_WORK ORDER_. Each line of the records that holds "girls" should be shown in full.

[Stored data entries]
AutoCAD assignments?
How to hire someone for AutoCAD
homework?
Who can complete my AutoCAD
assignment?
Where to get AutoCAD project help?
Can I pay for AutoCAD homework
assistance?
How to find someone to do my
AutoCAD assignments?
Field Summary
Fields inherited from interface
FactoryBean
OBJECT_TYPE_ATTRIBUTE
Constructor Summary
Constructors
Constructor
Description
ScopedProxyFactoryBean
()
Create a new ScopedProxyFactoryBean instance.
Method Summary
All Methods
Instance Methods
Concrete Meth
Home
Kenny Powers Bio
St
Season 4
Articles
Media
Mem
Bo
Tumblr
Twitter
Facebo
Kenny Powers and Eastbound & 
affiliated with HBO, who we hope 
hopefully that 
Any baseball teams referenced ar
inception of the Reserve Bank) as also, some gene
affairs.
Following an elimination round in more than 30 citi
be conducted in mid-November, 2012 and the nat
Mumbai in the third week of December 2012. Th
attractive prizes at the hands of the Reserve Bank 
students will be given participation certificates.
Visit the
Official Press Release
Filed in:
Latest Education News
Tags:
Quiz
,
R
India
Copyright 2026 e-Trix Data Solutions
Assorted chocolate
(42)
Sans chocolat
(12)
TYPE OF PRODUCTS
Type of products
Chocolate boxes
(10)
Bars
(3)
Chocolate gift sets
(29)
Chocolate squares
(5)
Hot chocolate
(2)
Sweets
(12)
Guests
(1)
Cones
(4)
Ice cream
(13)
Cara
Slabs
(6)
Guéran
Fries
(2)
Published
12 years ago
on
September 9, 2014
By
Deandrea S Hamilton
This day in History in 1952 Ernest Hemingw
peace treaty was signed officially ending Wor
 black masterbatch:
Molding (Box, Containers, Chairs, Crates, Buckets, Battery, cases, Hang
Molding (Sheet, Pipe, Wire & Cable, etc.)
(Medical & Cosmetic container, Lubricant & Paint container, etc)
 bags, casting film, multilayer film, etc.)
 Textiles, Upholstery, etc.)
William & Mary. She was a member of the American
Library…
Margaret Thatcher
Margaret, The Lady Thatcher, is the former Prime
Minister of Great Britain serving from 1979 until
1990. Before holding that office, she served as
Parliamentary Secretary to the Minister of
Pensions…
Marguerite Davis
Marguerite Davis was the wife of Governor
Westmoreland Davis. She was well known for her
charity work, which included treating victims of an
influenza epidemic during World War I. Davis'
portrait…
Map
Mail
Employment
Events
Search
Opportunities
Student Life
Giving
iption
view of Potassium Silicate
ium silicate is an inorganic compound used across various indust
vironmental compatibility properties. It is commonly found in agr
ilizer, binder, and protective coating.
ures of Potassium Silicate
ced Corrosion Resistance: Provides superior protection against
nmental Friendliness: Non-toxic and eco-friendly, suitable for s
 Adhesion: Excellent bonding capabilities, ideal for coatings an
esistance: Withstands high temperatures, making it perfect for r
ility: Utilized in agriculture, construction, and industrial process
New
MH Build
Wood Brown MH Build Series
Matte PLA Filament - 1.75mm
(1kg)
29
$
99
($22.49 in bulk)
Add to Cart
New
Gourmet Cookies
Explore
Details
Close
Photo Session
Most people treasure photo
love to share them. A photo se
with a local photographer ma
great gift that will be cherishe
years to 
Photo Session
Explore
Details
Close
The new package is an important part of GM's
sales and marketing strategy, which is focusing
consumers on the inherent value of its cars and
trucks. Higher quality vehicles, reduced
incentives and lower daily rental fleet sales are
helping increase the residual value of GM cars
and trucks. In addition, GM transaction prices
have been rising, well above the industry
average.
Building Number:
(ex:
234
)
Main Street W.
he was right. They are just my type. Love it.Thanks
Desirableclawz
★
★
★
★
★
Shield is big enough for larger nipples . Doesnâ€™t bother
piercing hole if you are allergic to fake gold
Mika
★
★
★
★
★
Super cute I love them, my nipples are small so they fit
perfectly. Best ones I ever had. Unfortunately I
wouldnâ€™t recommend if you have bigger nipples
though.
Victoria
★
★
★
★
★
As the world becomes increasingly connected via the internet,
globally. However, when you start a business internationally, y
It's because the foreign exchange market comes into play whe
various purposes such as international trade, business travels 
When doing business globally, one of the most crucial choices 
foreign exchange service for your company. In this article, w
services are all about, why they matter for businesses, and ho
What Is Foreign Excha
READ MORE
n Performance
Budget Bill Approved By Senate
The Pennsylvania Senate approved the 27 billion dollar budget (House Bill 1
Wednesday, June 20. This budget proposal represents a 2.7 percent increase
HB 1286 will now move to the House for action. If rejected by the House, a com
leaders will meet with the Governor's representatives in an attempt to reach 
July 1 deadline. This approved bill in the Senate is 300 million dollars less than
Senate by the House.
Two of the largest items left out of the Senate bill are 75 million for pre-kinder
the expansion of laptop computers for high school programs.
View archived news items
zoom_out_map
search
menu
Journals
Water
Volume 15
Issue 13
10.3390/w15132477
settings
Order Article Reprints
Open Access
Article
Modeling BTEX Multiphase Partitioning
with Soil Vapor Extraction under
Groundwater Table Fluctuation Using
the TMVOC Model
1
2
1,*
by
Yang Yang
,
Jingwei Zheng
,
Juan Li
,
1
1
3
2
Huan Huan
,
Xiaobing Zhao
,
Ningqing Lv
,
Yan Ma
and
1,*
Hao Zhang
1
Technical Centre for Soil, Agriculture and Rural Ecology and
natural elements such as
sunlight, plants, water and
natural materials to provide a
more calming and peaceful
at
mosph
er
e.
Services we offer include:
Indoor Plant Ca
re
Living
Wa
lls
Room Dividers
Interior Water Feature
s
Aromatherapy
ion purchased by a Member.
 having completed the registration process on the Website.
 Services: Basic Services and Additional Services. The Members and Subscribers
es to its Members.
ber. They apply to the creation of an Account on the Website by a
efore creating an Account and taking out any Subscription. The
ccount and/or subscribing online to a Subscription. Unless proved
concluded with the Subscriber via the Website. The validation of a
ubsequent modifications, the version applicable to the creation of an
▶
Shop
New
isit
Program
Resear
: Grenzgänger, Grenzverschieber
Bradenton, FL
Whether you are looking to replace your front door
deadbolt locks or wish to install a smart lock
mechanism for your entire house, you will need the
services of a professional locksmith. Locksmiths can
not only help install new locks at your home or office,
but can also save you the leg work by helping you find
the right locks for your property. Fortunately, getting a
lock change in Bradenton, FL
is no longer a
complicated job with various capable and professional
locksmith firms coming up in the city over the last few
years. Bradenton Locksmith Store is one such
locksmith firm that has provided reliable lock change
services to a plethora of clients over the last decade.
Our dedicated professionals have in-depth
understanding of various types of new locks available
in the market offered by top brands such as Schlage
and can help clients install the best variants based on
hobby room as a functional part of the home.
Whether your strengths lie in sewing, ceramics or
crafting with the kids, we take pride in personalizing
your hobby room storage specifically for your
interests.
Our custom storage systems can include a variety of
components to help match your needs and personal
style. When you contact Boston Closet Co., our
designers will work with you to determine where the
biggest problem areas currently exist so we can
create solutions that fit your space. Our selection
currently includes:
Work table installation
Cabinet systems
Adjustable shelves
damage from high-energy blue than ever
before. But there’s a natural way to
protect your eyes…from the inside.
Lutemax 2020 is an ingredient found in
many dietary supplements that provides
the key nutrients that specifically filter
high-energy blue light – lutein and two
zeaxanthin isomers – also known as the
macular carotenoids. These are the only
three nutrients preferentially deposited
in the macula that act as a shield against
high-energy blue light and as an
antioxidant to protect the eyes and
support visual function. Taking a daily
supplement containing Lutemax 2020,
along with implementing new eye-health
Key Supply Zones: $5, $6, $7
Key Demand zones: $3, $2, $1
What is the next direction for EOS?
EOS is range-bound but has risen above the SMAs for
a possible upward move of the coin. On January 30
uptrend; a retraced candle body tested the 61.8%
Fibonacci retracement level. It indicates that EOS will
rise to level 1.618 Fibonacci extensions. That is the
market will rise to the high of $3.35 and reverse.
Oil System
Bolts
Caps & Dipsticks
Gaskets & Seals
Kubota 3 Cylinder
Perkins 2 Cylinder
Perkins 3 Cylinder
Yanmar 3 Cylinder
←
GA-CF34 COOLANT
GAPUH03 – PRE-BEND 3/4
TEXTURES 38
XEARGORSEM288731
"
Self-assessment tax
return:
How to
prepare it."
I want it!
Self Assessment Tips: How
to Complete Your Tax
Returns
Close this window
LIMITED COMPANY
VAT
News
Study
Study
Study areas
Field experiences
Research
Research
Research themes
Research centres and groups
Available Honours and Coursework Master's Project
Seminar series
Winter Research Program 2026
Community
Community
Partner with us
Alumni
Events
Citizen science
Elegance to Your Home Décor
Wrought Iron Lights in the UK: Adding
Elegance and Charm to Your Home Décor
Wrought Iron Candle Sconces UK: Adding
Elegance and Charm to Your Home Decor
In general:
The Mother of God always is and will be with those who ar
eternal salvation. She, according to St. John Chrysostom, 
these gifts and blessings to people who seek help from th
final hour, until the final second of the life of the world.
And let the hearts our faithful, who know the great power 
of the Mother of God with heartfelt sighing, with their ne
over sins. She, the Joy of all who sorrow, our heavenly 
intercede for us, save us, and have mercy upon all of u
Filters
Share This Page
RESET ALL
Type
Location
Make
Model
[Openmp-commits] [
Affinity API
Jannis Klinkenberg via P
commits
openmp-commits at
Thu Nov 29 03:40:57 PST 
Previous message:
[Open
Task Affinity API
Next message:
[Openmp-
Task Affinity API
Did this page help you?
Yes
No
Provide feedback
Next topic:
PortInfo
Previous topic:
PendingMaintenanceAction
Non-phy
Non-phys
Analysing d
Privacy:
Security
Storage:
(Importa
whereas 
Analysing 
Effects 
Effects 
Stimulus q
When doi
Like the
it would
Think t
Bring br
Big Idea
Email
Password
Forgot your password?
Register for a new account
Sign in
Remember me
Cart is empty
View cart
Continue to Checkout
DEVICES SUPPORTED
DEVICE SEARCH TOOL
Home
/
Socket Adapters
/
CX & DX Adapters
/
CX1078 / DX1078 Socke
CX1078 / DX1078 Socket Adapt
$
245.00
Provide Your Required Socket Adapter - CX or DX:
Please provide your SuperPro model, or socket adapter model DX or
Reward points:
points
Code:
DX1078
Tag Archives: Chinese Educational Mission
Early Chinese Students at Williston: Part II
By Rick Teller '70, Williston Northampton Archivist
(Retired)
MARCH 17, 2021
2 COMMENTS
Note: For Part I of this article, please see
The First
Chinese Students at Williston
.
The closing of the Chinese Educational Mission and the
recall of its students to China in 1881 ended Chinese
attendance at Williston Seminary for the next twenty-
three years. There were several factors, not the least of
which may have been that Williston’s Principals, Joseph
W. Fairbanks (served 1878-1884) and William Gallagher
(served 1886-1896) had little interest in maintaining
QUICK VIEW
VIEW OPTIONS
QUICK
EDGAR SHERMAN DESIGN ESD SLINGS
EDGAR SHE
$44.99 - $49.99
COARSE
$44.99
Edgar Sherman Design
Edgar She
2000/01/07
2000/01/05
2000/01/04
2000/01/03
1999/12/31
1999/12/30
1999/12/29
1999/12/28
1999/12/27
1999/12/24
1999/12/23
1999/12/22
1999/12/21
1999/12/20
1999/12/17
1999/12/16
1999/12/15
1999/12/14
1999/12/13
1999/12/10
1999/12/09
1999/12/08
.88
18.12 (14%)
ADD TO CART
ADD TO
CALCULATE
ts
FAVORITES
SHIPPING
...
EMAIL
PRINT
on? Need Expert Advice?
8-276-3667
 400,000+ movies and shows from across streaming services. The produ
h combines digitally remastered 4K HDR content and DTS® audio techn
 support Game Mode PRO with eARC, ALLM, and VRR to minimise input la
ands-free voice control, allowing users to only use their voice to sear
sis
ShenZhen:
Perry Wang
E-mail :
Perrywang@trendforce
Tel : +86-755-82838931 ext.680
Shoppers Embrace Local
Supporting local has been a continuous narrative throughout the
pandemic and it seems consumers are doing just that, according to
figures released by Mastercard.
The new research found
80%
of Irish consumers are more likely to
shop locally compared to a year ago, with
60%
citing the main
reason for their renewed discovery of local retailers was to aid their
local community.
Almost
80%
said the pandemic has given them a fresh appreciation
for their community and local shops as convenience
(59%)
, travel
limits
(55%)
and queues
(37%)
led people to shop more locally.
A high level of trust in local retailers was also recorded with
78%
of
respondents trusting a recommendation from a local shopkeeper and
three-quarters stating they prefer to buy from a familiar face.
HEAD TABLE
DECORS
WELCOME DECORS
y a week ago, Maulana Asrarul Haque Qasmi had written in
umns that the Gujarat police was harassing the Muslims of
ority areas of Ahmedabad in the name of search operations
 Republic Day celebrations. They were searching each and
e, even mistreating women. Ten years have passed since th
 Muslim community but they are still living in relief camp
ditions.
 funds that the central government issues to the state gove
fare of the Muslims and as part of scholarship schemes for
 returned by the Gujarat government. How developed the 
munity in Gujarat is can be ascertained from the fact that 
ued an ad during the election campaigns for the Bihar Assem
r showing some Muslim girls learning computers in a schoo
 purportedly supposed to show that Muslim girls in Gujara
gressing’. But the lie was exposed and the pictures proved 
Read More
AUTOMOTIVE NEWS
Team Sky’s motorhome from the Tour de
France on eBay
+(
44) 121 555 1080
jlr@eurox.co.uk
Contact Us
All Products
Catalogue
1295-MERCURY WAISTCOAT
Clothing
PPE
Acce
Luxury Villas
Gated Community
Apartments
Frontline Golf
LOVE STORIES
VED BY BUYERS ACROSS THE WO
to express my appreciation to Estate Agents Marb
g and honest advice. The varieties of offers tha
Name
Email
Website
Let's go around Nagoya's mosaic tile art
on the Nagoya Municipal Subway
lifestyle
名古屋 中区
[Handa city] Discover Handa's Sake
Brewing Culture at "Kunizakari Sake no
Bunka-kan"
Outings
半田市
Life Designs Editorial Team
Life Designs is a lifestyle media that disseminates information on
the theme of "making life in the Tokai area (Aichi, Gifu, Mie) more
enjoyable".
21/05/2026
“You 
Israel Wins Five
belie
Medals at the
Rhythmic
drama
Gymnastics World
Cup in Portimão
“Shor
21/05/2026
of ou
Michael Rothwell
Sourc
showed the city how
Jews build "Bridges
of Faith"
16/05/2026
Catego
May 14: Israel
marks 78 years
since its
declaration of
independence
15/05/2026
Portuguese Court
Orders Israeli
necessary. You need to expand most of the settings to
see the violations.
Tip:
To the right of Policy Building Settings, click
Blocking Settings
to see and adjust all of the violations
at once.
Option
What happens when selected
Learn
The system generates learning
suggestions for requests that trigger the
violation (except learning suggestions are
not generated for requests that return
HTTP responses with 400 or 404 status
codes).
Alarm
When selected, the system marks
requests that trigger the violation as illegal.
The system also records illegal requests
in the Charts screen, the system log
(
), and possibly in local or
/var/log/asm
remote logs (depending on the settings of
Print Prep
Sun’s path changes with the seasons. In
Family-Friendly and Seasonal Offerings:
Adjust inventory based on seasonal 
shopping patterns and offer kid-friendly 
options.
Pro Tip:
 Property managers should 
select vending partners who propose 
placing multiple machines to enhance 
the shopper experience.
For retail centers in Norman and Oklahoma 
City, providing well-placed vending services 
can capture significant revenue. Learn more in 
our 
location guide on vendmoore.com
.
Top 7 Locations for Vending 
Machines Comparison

_SOLUTION TO THIS EXERCISE_.
r showing some Muslim girls learning computers in a schoo
 purportedly supposed to show that Muslim girls in Gujara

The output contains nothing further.